▶ _What the task requires_
Format every line of the items below as a JSON list of strings, one string per line, omitting any blank lines.

(Data items)
───
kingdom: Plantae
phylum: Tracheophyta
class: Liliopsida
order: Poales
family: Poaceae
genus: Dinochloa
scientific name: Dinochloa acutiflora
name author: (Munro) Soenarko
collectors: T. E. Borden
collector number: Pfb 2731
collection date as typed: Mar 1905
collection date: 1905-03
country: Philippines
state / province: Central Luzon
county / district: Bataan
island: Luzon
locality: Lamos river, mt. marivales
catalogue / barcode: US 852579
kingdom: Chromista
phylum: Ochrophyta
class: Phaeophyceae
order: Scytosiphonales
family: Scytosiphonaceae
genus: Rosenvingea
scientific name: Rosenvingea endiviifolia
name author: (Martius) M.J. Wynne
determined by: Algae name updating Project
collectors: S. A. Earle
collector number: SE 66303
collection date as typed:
───
▶ _Full response_
[
  "kingdom: Plantae",
  "phylum: Tracheophyta",
  "class: Liliopsida",
  "order: Poales",
  "family: Poaceae",
  "genus: Dinochloa",
  "scientific name: Dinochloa acutiflora",
  "name author: (Munro) Soenarko",
  "collectors: T. E. Borden",
  "collector number: Pfb 2731",
  "collection date as typed: Mar 1905",
  "collection date: 1905-03",
  "country: Philippines",
  "state / province: Central Luzon",
  "county / district: Bataan",
  "island: Luzon",
  "locality: Lamos river, mt. marivales",
  "catalogue / barcode: US 852579",
  "kingdom: Chromista",
  "phylum: Ochrophyta",
  "class: Phaeophyceae",
  "order: Scytosiphonales",
  "family: Scytosiphonaceae",
  "genus: Rosenvingea",
  "scientific name: Rosenvingea endiviifolia",
  "name author: (Martius) M.J. Wynne",
  "determined by: Algae name updating Project",
  "collectors: S. A. Earle",
  "collector number: SE 66303",
  "collection date as typed:"
]